Only two stages of the application, SRAD and Tracking, contain enough data/task parallelism to be interesting for Rodinia suite, and therefore they are presented here separately. The separation of these two parts of the application allows easy analysis of the distinct types of workloads. However, in the near future, we plan to convert the entire application to OpenMP and CUDA and make all of its parts available together as well as separately in the Rodinia suite.
 L. G. Szafaryn, K. Skadron, and J. J. Saucerman. "Experiences Accelerating MATLAB Systems Biology Applications." In Proceedings of the Workshop on Biomedicine in Computing: Systems, Architectures, and Circuits (BiC) 2009, in conjunction with the 36th IEEE/ACM International Symposium on Computer Architecture (ISCA), June 2009. (pdf)
 Y. Yu, S. Acton, Speckle reducing anisotropic diffusion, IEEE Transactions on Image Processing 11(11)(2002) 1260-1270. (pdf)
 L. G. Szafaryn, K. Skadron. "Experiences Accelerating MATLAB Systems Biology Applications - Heart Wall Tracking". (ppt)
Tracking is the final stage of the Heart Wall application. It takes the positions of heart walls from the first ultrasound image in the sequence as determined by the initial detection stage in the application. Tracking code is implemented in the form of multiple nested loops that process batches of 10 frames and 51 points in each image. Displacement of heart walls is detected by comparing currently processed frame to the template frame which is updated after processing a batch of frames. There is a sequential dependency between processed frames. The processing of each point consist of a large number of small serial steps with interleaved control statements. Each of the steps involves a small amount of computation performed only on a subset of entire image. This stage of the application accounts for almost all of the execution time (the exact ratio depends on the number of ultrasound images).
Partitioning of the working set between caches and avoiding of cache trashing contribute to the performance.

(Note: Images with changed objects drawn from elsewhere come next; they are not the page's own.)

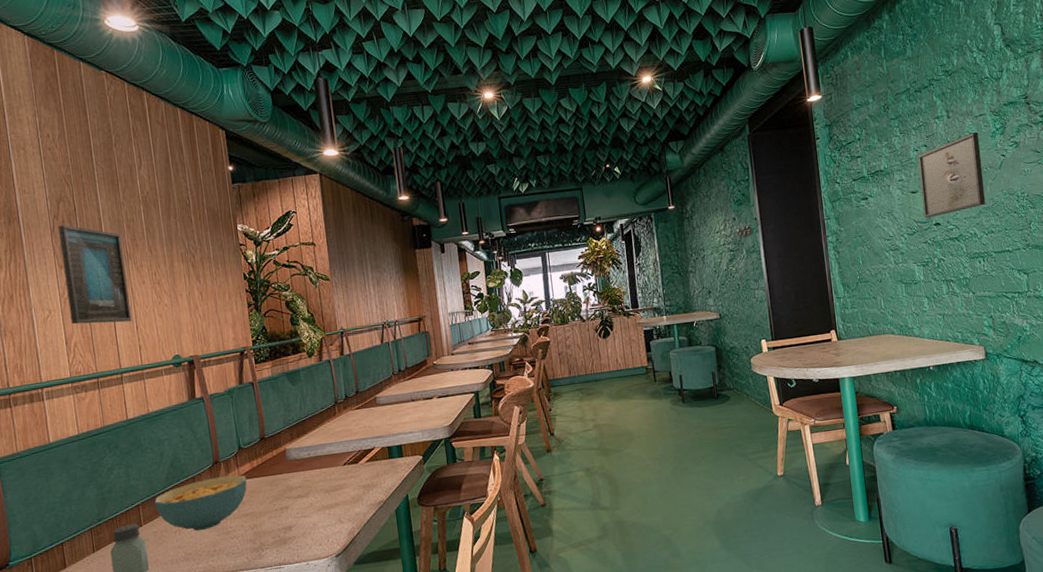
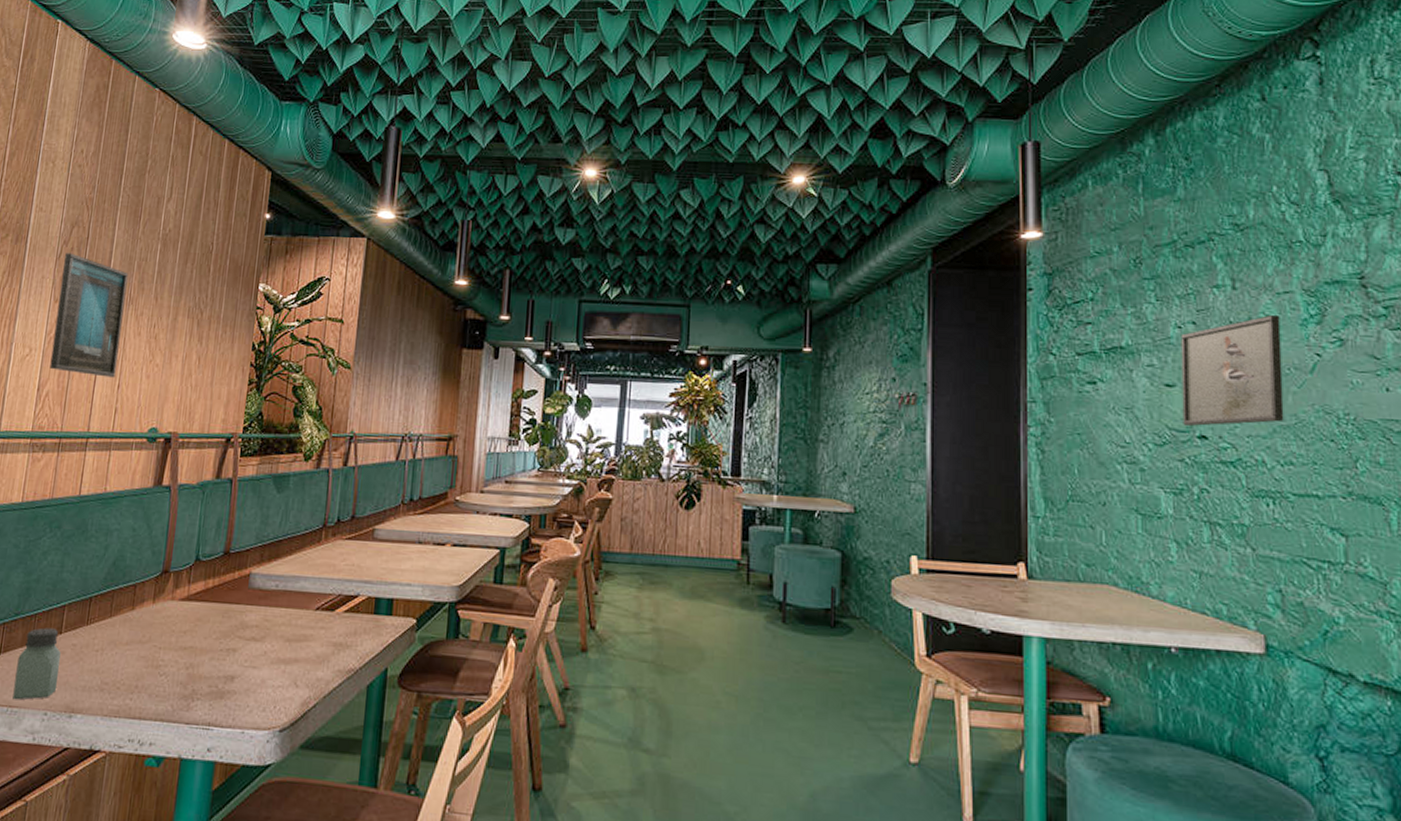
cereal bowl: present [154,474,247,531] -> none [82,590,196,657]

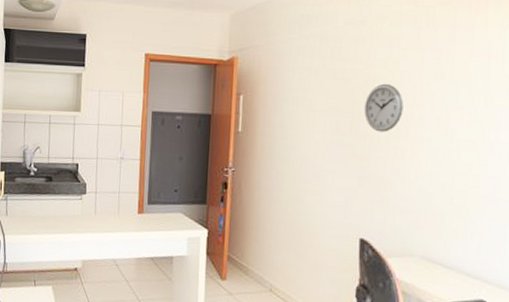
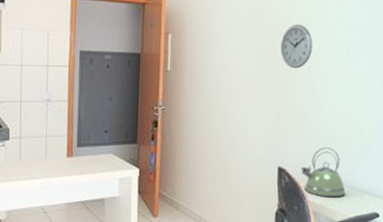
kettle: none [387,220,443,278] -> present [300,147,346,198]

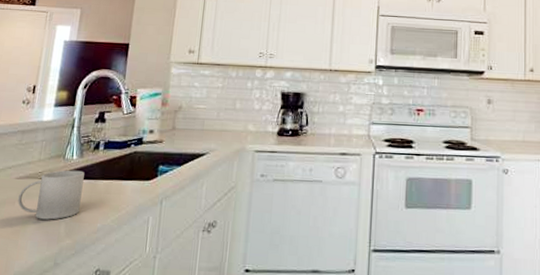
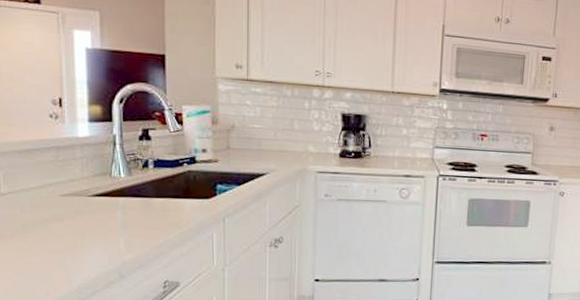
mug: present [18,170,85,220] -> none [67,188,137,236]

CUDA implementation of this code is a classic example of the exploitation of braided parallelism. Processing of sample points is assigned to multiprocessors (TLP), while processing of individual pixels in each sample image is assigned to processors inside each multiprocessor. However, each GPU multiprocessor is usually underutilized because of the limited amount of computation at each computation step. Large size of processed images and lack temporal locality did not allow for utilization of fast shared memory. Also the GPU overhead (data transfer and kernel launch) are significant. In order to provide better speedup, more drastic GPU optimization techniques that sacrificed modularity (in order to include code in one kernel call) were used. These techniques also combined unrelated functions and data transfers in single kernels.